* **Material supplied**
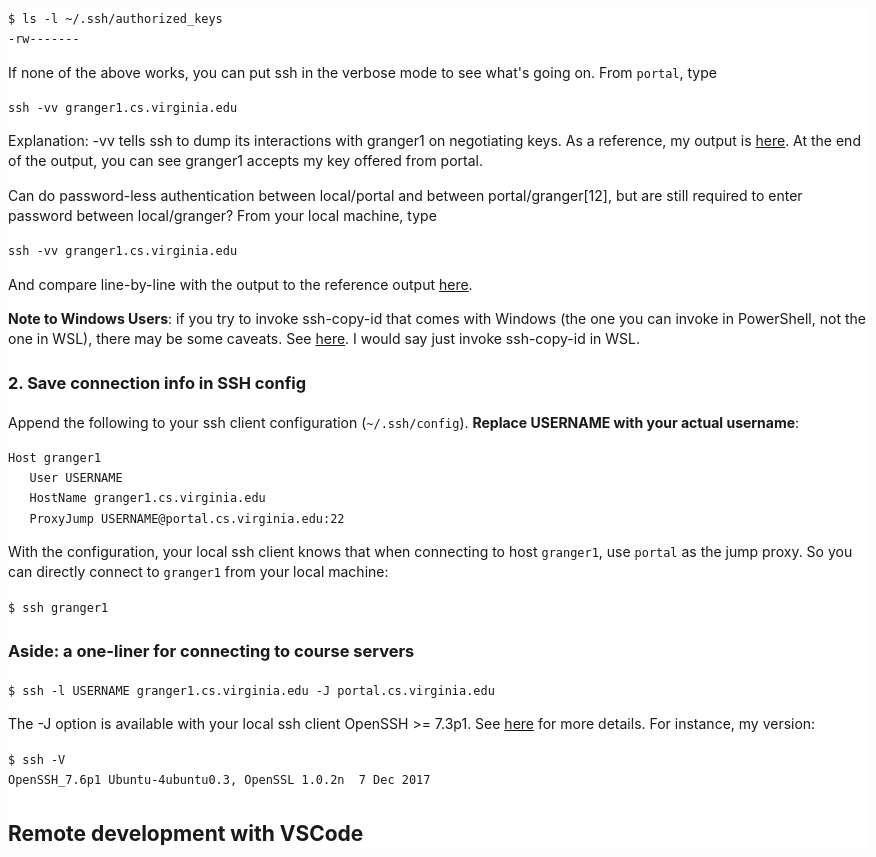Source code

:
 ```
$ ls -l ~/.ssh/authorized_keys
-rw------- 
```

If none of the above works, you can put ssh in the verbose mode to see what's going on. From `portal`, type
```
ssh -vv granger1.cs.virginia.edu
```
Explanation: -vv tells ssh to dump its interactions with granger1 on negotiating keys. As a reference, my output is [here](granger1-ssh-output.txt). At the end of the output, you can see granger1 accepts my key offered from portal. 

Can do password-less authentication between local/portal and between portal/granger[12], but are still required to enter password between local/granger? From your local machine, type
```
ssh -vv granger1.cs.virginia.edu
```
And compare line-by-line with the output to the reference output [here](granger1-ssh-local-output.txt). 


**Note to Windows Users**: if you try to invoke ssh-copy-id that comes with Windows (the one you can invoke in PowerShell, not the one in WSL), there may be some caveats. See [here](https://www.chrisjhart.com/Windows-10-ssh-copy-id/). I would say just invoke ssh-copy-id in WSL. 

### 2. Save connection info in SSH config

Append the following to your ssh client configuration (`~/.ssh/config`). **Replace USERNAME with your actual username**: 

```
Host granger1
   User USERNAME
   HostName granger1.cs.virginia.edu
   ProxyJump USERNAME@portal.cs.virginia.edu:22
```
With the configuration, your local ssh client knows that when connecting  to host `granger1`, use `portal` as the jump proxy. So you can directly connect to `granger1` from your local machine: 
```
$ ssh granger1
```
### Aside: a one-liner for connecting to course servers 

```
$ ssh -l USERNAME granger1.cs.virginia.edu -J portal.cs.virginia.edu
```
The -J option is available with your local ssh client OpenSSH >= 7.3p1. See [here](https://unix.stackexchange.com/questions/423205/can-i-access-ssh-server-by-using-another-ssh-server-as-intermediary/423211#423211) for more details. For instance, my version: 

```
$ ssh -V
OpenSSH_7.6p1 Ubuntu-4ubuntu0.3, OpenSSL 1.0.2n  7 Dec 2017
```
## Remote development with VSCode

* **Aim of the exercise**
Your response should be each line that includes the word "configuration", copied from the records.

* **Written solution**
Append the following to your ssh client configuration (`~/.ssh/config`). **Replace USERNAME with your actual username**: 
With the configuration, your local ssh client knows that when connecting  to host `granger1`, use `portal` as the jump proxy. So you can directly connect to `granger1` from your local machine: 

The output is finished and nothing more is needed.